Pakistani Banks Lead APAC with Strongest Stock Performance in 2024

Pakistani banks demonstrated exceptional performance in 2024, leading the Asia-Pacific (APAC) region with some of the best-performing stocks, according to data from S&P Global Market Intelligence. Four banks from Pakistan secured positions in the top 10 rankings, showcasing the resilience and strength of the country’s banking sector amid global economic challenges.

United Bank Limited (UBL) stood out with a total stock return of 159.7%, earning it the second spot among the region’s top-performing bank stocks. UBL’s market capitalization of $1.68 billion underscores its significance in the financial landscape. The bank was outperformed only by Indonesia’s Bank Artha Graha Internasional Tbk, which achieved a total return of 193.2% with a market capitalization of $270 million.

Pakistani banks benefited significantly from the country’s economic recovery in the latter half of 2024. After enduring a period of economic instability marked by inflation and declining investor confidence, Pakistan turned the corner with the help of an International Monetary Fund (IMF) funding program.
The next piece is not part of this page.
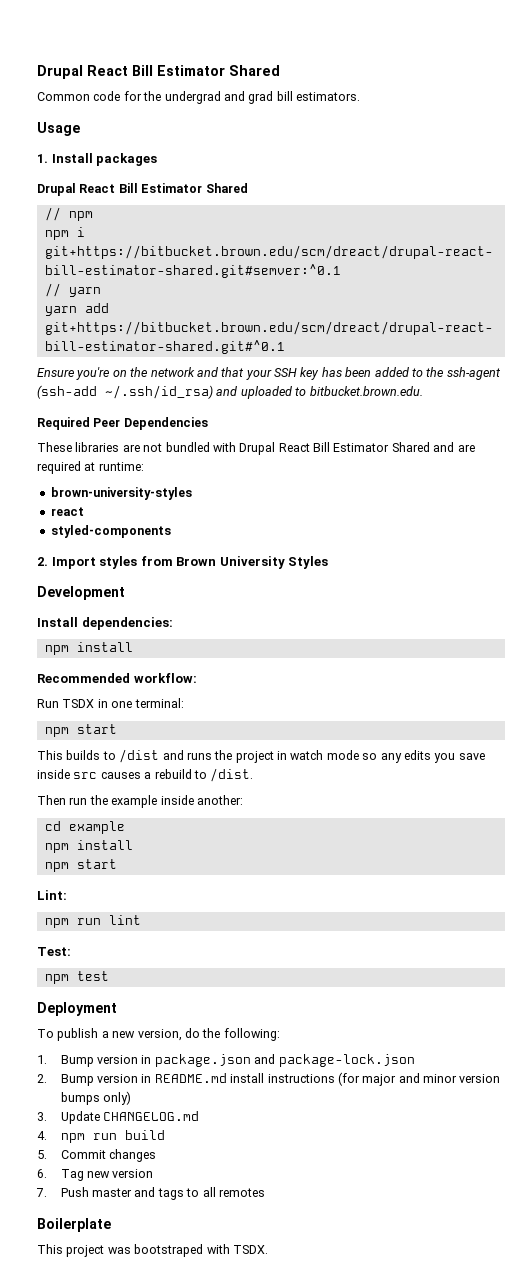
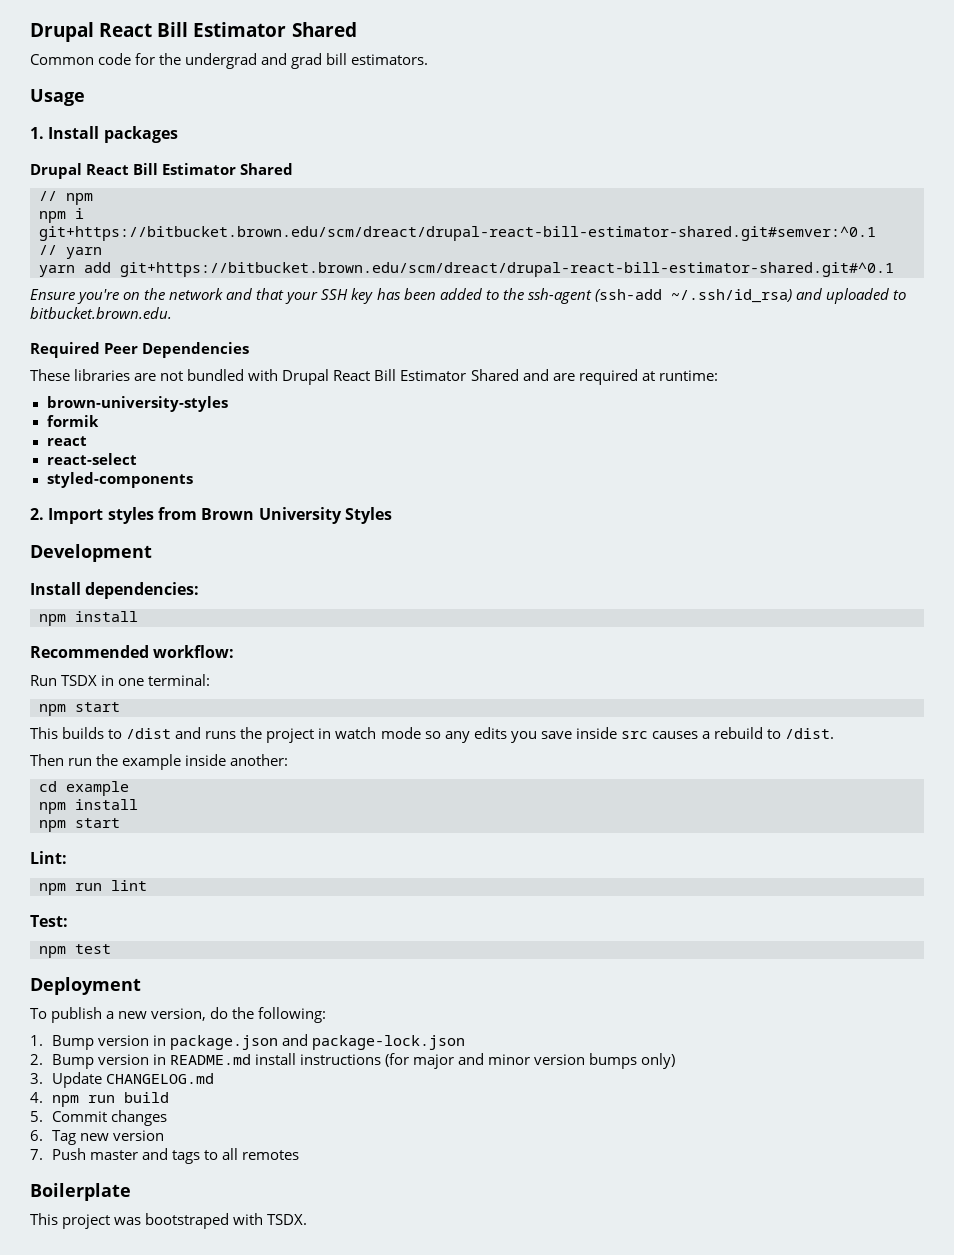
(192, 493) none -> [46,415,99,427] // formik
(84, 511) none -> [46,453,137,465] // react-select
The implementation of stringent fiscal and monetary policies, coupled with timely external payments and a smooth government transition, contributed to a rebound in the local stock market. Many banks that had previously experienced share price slumps recovered strongly, reflecting improved macroeconomic conditions.

The resilience of Pakistani banks in 2024 was a bright spot for the region. While Japan was the only country with multiple entries in the top 10, including SBI Sumishin Net Bank Ltd and Rakuten Bank Ltd, other high performers came from Vietnam, Bangladesh, and the Philippines. Notably, no lenders from China or India made the top-performing list.

Mainland China’s Jilin Jiutai Rural Commercial Bank Corp Ltd recorded the worst stock performance in the region, with total returns falling by 52.9%. Other underperformers included Indonesia’s PT Bank Neo Commerce Tbk and PT Allo Bank Indonesia Tbk, with declines of 50% and 45.7%, respectively. Indian banks such as RBL Bank Ltd and IndusInd Bank Ltd also struggled, with total returns dropping between 38.0% and 43.1%.

China’s slowing economic growth and India’s subdued credit activity further weighed on their banking sectors. The Reserve Bank of India projected GDP growth at 6.6% for the fiscal year 2024–25, down from 8.2% in the previous fiscal year, reflecting broader economic challenges.

In contrast, Pakistan’s banking sector capitalized on the country’s improving economic fundamentals. According to Awais Ashraf, director of research at AKD Securities Ltd, sustained economic reforms are essential for maintaining this recovery and reducing poverty. The World Bank also emphasized the importance of continued reform implementation to ensure long-term stability and growth.

The APAC rankings, which focused on banks with market capitalizations above $100 million as of December 31, 2024, revealed that small-cap banks dominated the list. Only six of the top 15 performers surpassed a market capitalization of $1 billion, highlighting the ability of smaller institutions to navigate challenging environments effectively.

Pakistani banks’ performance reflects their resilience in a competitive and volatile financial landscape. Their success underscores the potential of emerging markets to drive regional growth, even as larger economies like China and India face economic headwinds. The recovery of Pakistan’s banking sector not only highlights the importance of adaptive strategies and investor confidence but also reinforces the critical role of macroeconomic stability in achieving sustained success.